First, I think Sandel and Markovits (and others who make similar arguments) correctly identify that a meritocratic society would have deep ethical problems of its own. Markovits, for example, correctly argues that a meritocratic society would have deep inequality that would widen over time. He is wrong to identify our society as as a meritocracy (e.g., while we have widening inequality, it is caused primarily by the political economy of housing), but he is right about the problems that would emerge if it were.
And second, this line of argument takes an overly moralising approach to understanding political economy. One of Sandel’s central points is that merit itself isn’t morally ‘pure’: even though merit is an intrinsic property, whether or not you had the opportunity to gain merit depends on extrinsic factors (like how much money your parents went, where you went to school, how lucky you were in job applications, etc.). The attempt to reward people solely on the basis of ‘morally relevant’ factors leads not to meritocracy but to luck egalitarianism, an absurd position which, in attempting to factor out all morally irrelevant factors, is left with the libertarian free choice of a Kantian self as the only basis for making decisions about reward and desert.7
Given, of course, that there are no autonomous Kantian agents with libertarian free will running around, if we try to make a sharp distinction between morally relevant and morally irrelevant factors we will inevitably fail. We have to take a more sensible and realistic perspective, and be more willing to be flexible about what considerations we count as relevant. And among these considerations will be the ways in which markets coordinate action, incentivise efficient use of resources, communicate local knowledge and reliably incorporate partial information, and provide a basis for reliably increasing living standards. When we abandon the idea that there’s a sharp distinction between ‘morally important’ and ‘morally irrelevant’ factors, we have to pay attention to these central facts.

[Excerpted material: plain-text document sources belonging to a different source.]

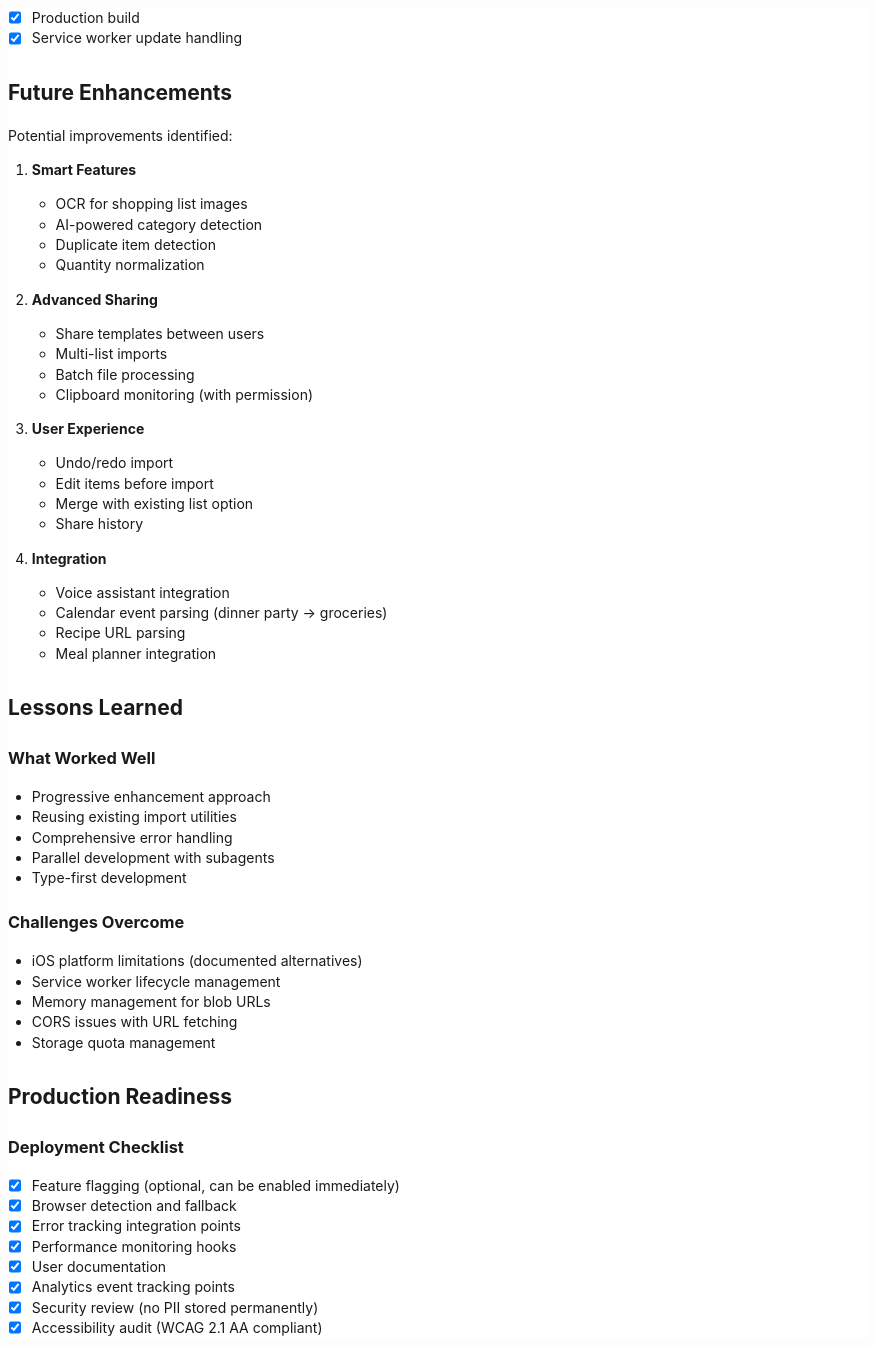 - [x] Production build
- [x] Service worker update handling

## Future Enhancements

Potential improvements identified:

1. **Smart Features**
   - OCR for shopping list images
   - AI-powered category detection
   - Duplicate item detection
   - Quantity normalization

2. **Advanced Sharing**
   - Share templates between users
   - Multi-list imports
   - Batch file processing
   - Clipboard monitoring (with permission)

3. **User Experience**
   - Undo/redo import
   - Edit items before import
   - Merge with existing list option
   - Share history

4. **Integration**
   - Voice assistant integration
   - Calendar event parsing (dinner party → groceries)
   - Recipe URL parsing
   - Meal planner integration

## Lessons Learned

### What Worked Well
- Progressive enhancement approach
- Reusing existing import utilities
- Comprehensive error handling
- Parallel development with subagents
- Type-first development

### Challenges Overcome
- iOS platform limitations (documented alternatives)
- Service worker lifecycle management
- Memory management for blob URLs
- CORS issues with URL fetching
- Storage quota management

## Production Readiness

### Deployment Checklist
- [x] Feature flagging (optional, can be enabled immediately)
- [x] Browser detection and fallback
- [x] Error tracking integration points
- [x] Performance monitoring hooks
- [x] User documentation
- [x] Analytics event tracking points
- [x] Security review (no PII stored permanently)
- [x] Accessibility audit (WCAG 2.1 AA compliant)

I don’t think we can, or should, throw out the ideas of desert, reward, or merit, and replace them solely with the impersonal hand of the market: Isaiah Berlin rightly insisted that the great strength of a liberal society is that it is pluralistic and incorporates a wide variety of values. But a meritocracy would be just as ethically monistic as the harshest anarcho-capitalist market society; I wouldn’t want to live in one, and I’m deeply glad that in spite of widespread misapprehensions, I actually don’t.
Readers familiar with Hayek will recognise that much of this post is Hayekian in spirit; I claim no particular originality. If you enjoy this post, I highly recommend looking at Hayek’s ideas about merit, which can be found in chapter 6 of The Constitution of Liberty.

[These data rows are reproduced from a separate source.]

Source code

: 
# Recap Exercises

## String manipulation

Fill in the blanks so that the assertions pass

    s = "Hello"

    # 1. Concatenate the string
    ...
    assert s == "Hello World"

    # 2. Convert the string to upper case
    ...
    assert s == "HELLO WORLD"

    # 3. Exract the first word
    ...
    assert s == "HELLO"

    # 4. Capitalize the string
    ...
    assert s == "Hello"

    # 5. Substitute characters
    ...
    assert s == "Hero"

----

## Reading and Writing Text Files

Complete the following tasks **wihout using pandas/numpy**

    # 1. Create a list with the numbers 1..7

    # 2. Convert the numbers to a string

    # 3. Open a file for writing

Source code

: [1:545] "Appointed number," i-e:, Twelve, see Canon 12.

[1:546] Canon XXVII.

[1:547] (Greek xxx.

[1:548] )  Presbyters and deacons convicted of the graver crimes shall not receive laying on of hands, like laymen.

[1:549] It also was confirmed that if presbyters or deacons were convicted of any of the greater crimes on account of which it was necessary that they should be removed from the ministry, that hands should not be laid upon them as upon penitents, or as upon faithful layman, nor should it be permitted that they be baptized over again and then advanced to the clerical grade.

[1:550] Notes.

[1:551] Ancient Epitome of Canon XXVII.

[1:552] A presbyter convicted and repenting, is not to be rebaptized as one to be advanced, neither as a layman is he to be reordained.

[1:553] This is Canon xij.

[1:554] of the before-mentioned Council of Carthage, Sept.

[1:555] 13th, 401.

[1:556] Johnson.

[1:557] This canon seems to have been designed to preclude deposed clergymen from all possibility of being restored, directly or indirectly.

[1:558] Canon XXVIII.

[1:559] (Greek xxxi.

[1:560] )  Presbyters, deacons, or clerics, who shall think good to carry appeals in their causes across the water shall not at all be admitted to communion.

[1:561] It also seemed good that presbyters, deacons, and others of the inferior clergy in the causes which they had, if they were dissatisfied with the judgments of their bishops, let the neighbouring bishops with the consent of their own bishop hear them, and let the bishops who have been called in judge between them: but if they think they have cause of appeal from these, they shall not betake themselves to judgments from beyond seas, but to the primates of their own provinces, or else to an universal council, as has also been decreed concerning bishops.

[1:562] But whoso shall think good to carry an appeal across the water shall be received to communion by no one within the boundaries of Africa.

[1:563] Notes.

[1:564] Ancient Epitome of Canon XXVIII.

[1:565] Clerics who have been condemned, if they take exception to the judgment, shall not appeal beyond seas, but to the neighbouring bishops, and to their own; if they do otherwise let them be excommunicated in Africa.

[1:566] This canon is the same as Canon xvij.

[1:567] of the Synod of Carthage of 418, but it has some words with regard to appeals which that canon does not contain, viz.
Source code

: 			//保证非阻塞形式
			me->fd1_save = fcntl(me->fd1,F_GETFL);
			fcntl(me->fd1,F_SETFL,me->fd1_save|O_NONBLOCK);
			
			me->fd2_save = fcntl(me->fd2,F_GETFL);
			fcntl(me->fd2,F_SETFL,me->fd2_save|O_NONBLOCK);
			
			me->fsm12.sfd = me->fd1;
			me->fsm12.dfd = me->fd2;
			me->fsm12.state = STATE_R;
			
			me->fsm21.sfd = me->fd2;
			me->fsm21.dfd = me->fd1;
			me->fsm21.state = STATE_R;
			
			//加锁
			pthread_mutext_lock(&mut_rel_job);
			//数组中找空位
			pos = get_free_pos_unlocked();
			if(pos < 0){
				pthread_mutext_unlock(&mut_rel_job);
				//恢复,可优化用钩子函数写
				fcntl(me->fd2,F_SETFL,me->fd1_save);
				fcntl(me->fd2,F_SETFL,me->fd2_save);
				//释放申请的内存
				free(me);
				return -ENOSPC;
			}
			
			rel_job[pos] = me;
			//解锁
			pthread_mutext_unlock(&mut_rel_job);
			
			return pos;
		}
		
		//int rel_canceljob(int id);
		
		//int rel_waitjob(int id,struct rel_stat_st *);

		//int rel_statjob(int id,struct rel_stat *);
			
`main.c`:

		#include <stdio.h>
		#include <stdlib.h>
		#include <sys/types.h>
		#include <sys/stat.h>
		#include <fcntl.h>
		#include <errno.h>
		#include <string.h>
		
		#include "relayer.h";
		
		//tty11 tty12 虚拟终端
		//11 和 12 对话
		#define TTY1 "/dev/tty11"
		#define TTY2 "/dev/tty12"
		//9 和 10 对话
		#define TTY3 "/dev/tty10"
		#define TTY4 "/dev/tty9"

Yes, economists, I’m aware this is far too simplistic. I think this paragraph captures just enough of the core features of the model for the purposes of my argument, but if any readers want to dig a bit more into this result, pretty much any introductory economics textbook will contain a discussion of the marginal product of labour.
This link between personal relationships and productivity is one of the reasons why ‘it’s not what you know, it’s who you know’.

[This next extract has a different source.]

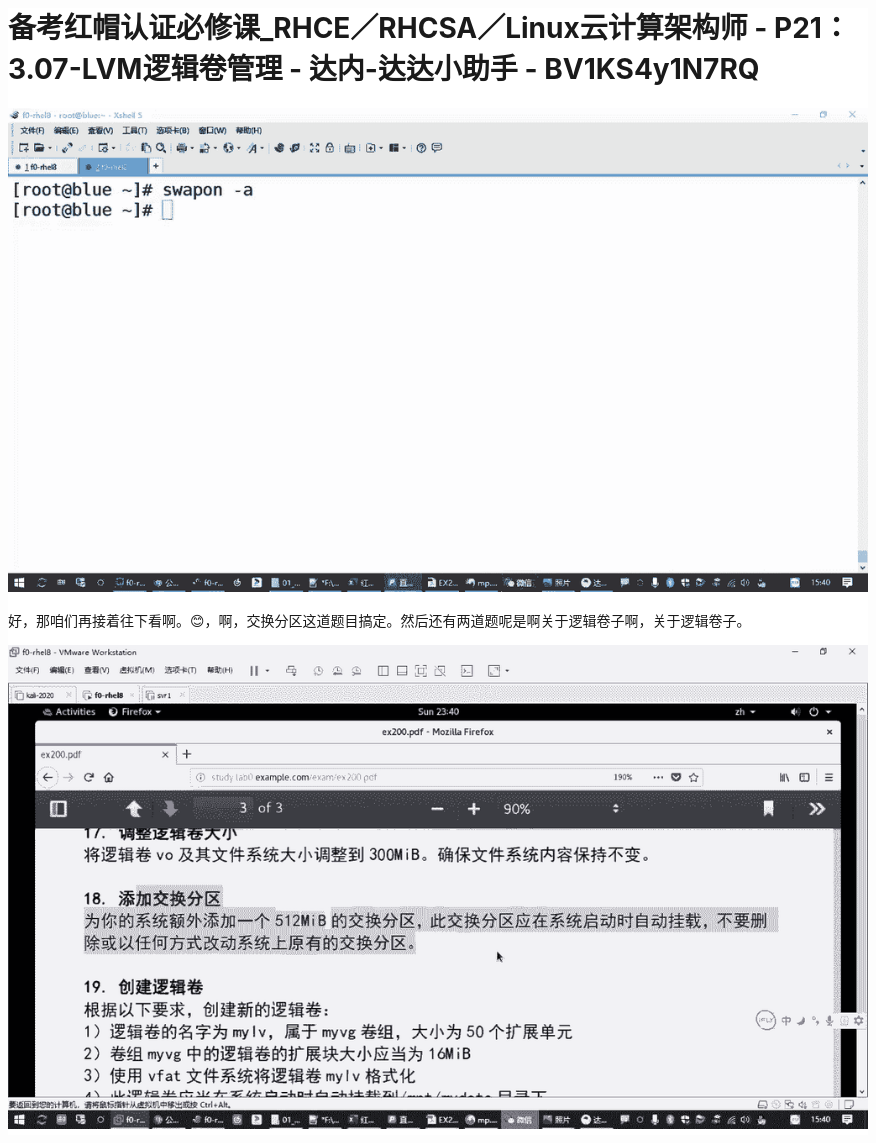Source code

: # 备考红帽认证必修课_RHCE／RHCSA／Linux云计算架构师 - P21：3.07-LVM逻辑卷管理 - 达内-达达小助手 - BV1KS4y1N7RQ

![](img/bed660d04e7814f20f143fa0ba3de6f5_0.png)

好，那咱们再接着往下看啊。😊，啊，交换分区这道题目搞定。然后还有两道题呢是啊关于逻辑卷子啊，关于逻辑卷子。



![](img/bed660d04e7814f20f143fa0ba3de6f5_2.png)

For more on this argument, see Bernard Williams’ ‘The Idea of Equality’.
The irony that people trying to object to ‘neoliberal capitalism’ end up just reiterating arguments originally made by Hayek should not be lost on the reader.
Moreso when the distinction is made between average productivity and marginal productivity; many people who do grasp the distinction between productivity and merit are nonetheless confused as to why people care about marginal productivity rather than average productivity.
I make no apology for calling luck egalitarianism absurd.